While scientific knowledge and technical solutions exist, panellists stressed that the bottleneck is implementation. Erik Sindhöj argued that nutrient recycling often costs more than conventional practices, creating a financial barrier for farmers and businesses. “Almost any form of nutrient recycling comes with a cost—someone has to carry it,” he said. “That’s why political leadership and incentives are essential.”

Elsi Kauppinen emphasized that nutrient recycling must also be safe for food production, echoing recent HELCOM assessments that place nutrient pollution and hazardous substances at similar levels of concern. A well-functioning nutrient cycle must protect both human and ecosystem health.

The question of cost followed as an undercurrent when the panel went on to examine the role of the food industry and farmers in driving nutrient recycling. Teija Paavola, representing Atria, a big food production firm in Finland, described ongoing efforts to support contract farmers with sustainability guidance and investments in a new biogas plant that will enable post-processing of digestate—a key step for safe nutrient return to soil. When the discussion turned to businesses offering monetary incentives to farmers for sustainable practices, she expressed a wish to do more on that score and went on to elaborate on the challenges on how to find the right level for incentives on the market.
Despite numerable examples of businesses engaging with sustainability, nutrient recycling has yet to make it into the mainstream of company strategies. “We’ve seen food companies take action on carbon, but not much yet on nutrients,” one Eija Hegelberg observed.
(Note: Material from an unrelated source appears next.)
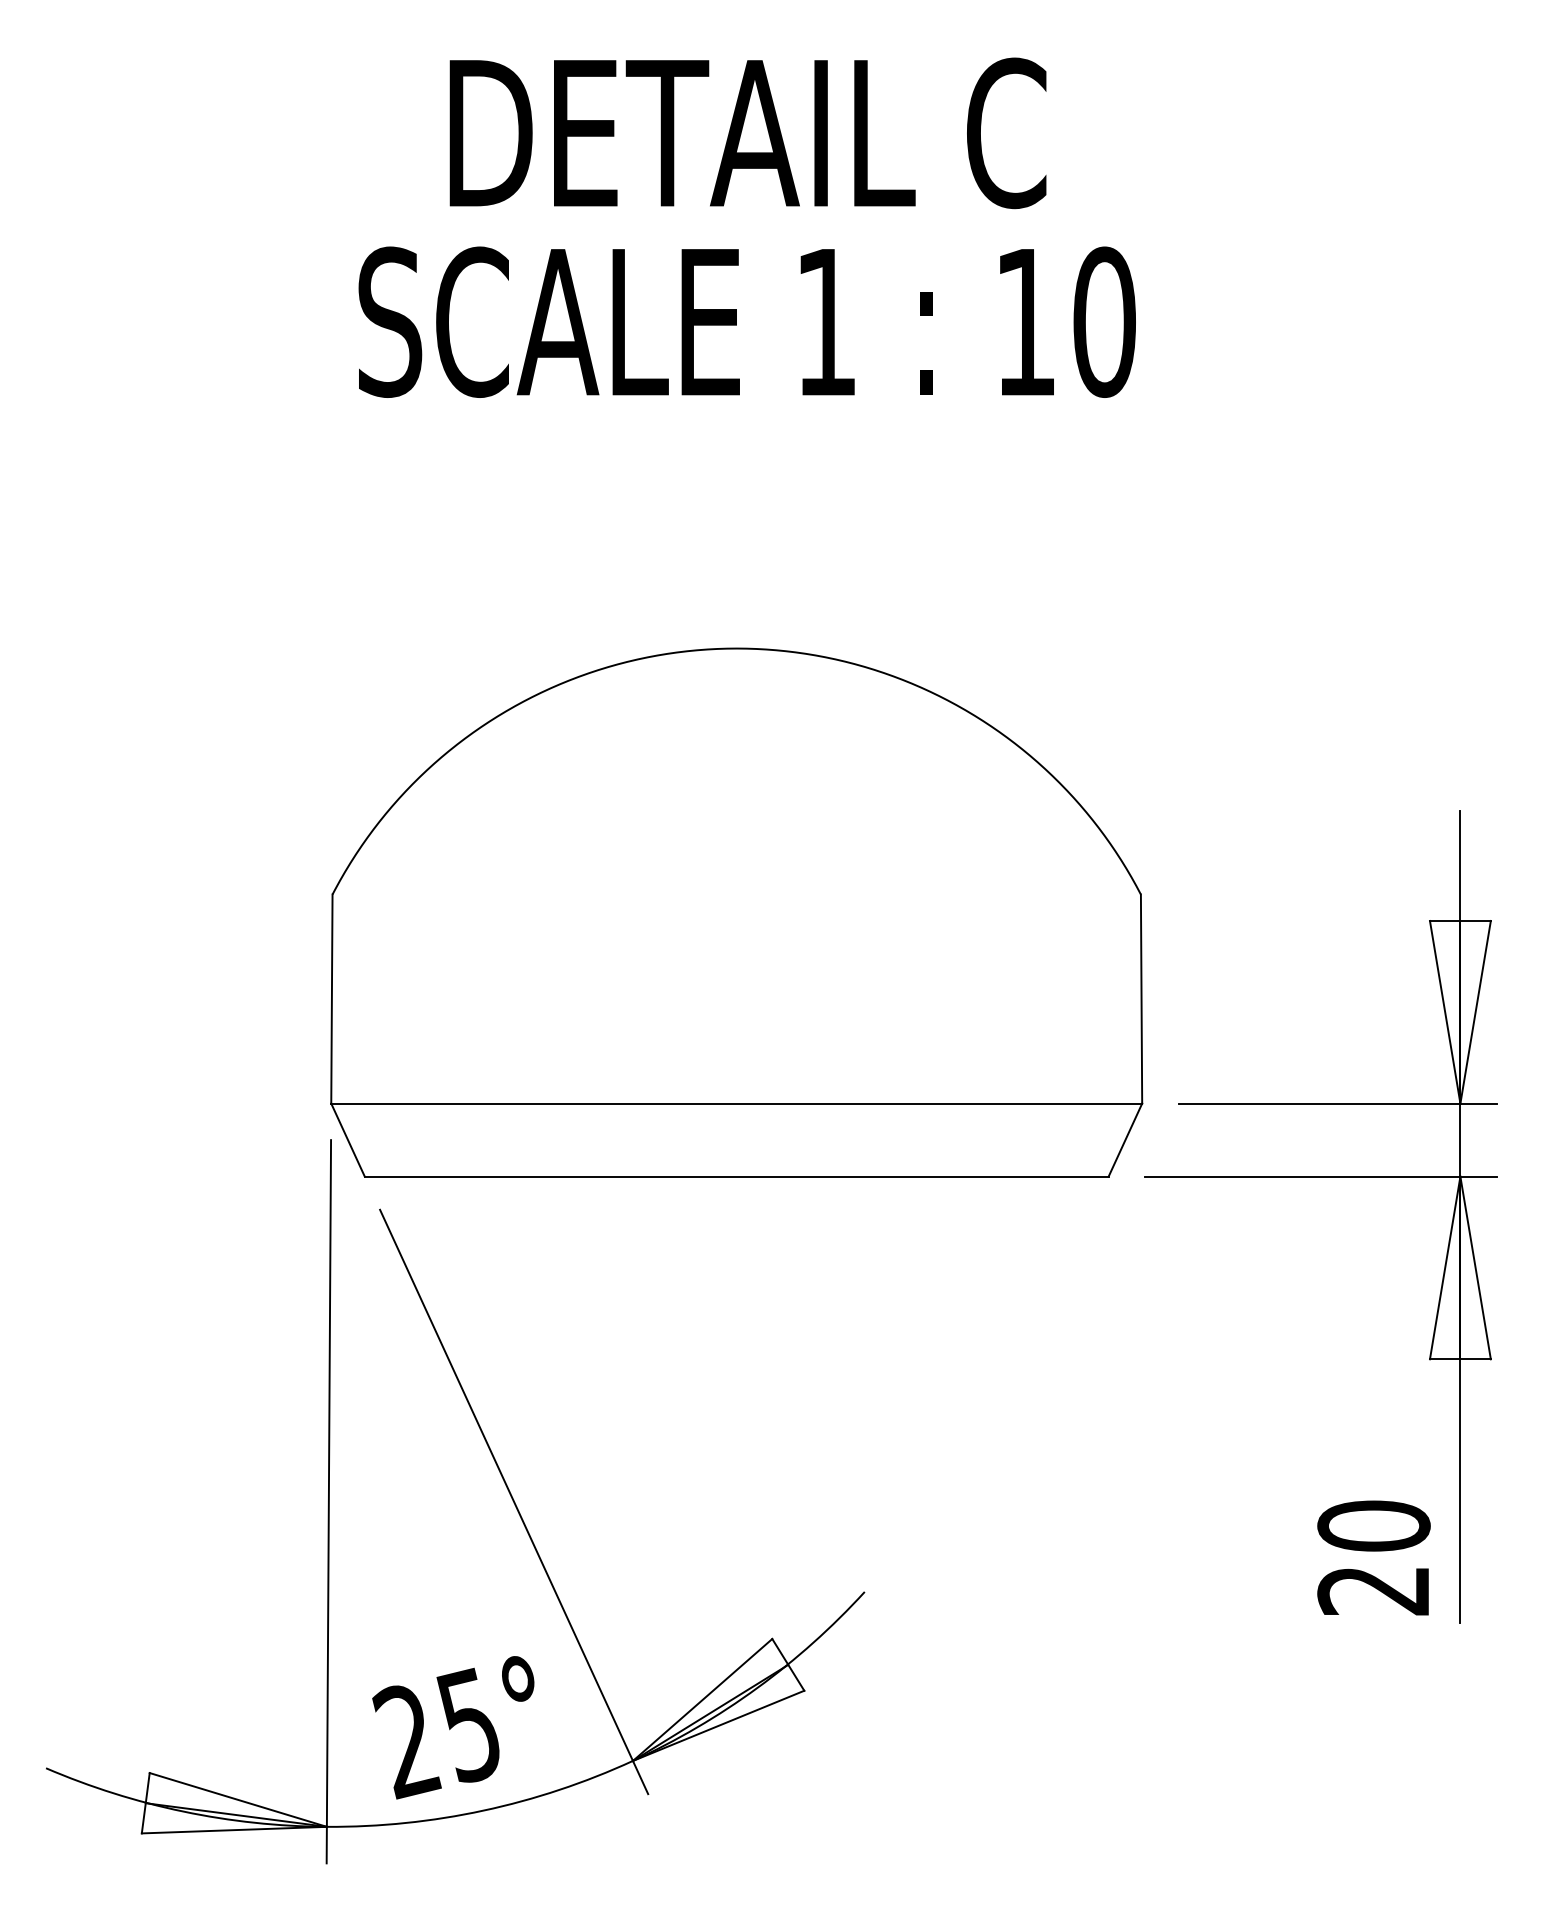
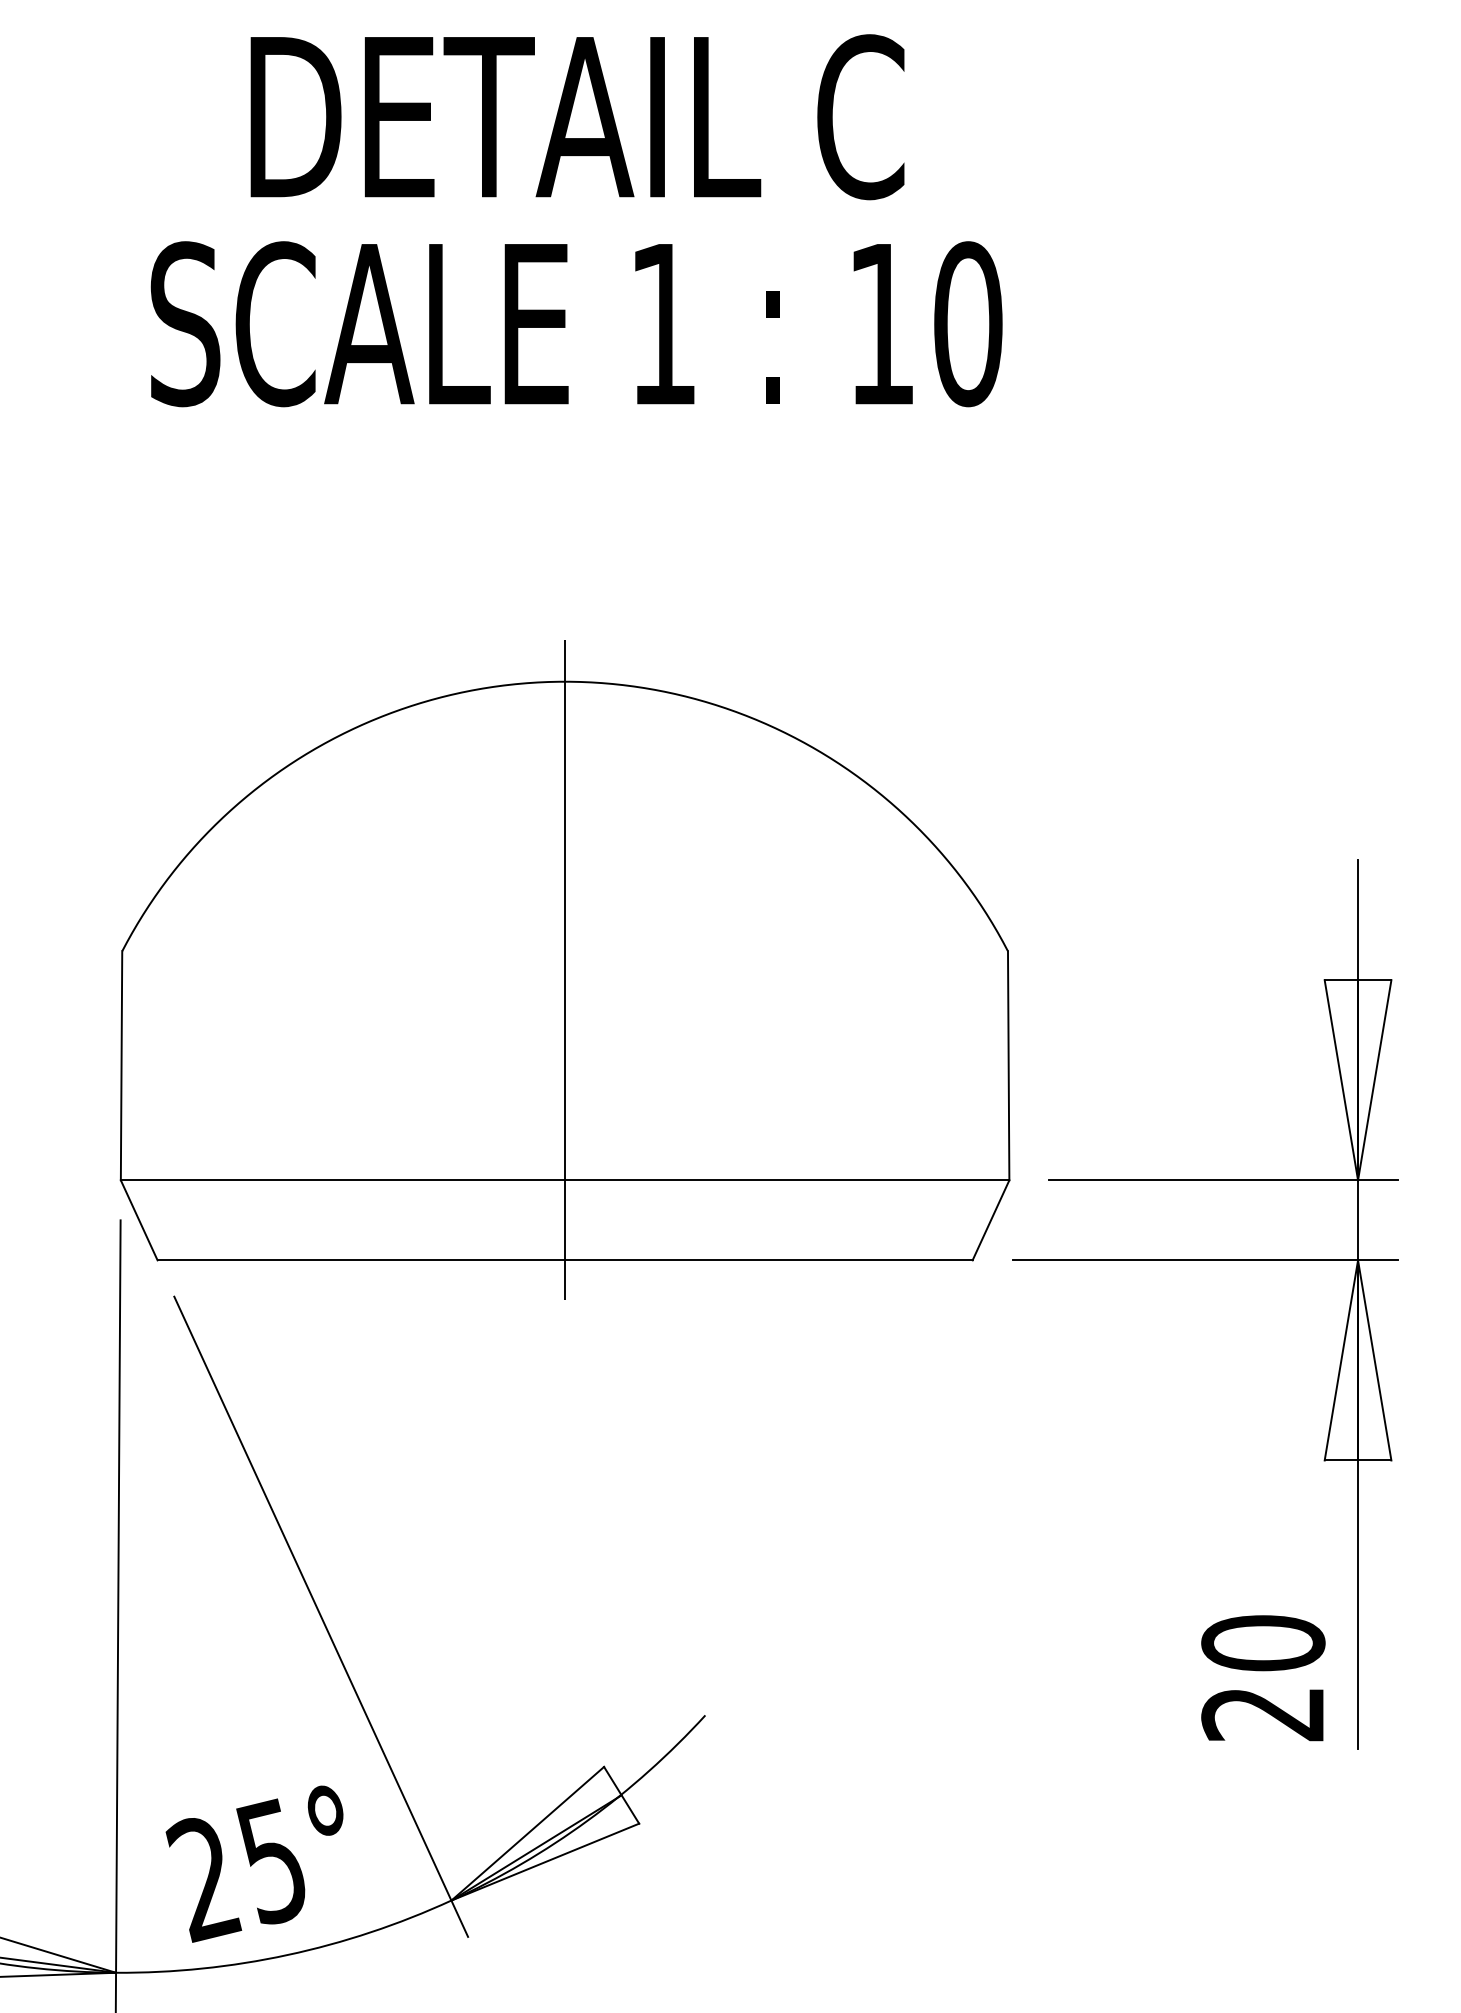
line: (736, 911) -> (564, 969), added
Erik Sindhöj confirmed this gap, based on interviews with major Swedish food companies. “They’re open to the idea—but they need help turning interest into action.”

As for farmers, Ludwig Hermann was clear: “If we ask them to deliver ecosystem services, we must pay them.” Mats Johansson added that cultural and economic change is needed, not just technical fixes. Reforming the Common Agricultural Policy (CAP) and setting clear, national-level targets are critical for supporting the transition.
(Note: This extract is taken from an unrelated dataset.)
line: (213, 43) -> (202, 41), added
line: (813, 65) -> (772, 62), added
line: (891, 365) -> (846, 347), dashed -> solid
Too Many Projects — or Just Enough?

The discussion addressed whether the nutrient recycling landscape is too fragmented. Elsi Kauppinen noted that while many projects exist, coordination remains a challenge. Next year, the PA Nutri initiative will launch an open cooperation group to improve alignment. Eija Hagelberg countered that the complexity of the issue demands a wide variety of actors and levels—from local to international. “Diversity is good,” she said. “No single program can do it all.”

However, Ludwig Hermann raised concerns about the lack of a cohesive, mission-driven approach. Citing the example of the EU Soil Mission, he argued for clearer shared goals to bring projects together under a unified vision. Kari Ylivaino added that more transparency is needed— “We need a platform to share what’s already being done.”

Call to Action

To make nutrient recycling mainstream, the panel called for a combination of:

  • Policy leadership that sets clear, long-term targets;
  • Financial incentives for farmers and food companies;
  • Better coordination across projects and sectors;
  • Investment in technologies for safe and efficient nutrient recovery;
  • And a shift in mindset—seeing nutrients as valuable resources, not waste.

“We already know enough to act,” Erik Sindhöj concluded. “Now we need to create the conditions to make nutrient recycling the norm, not the exception.”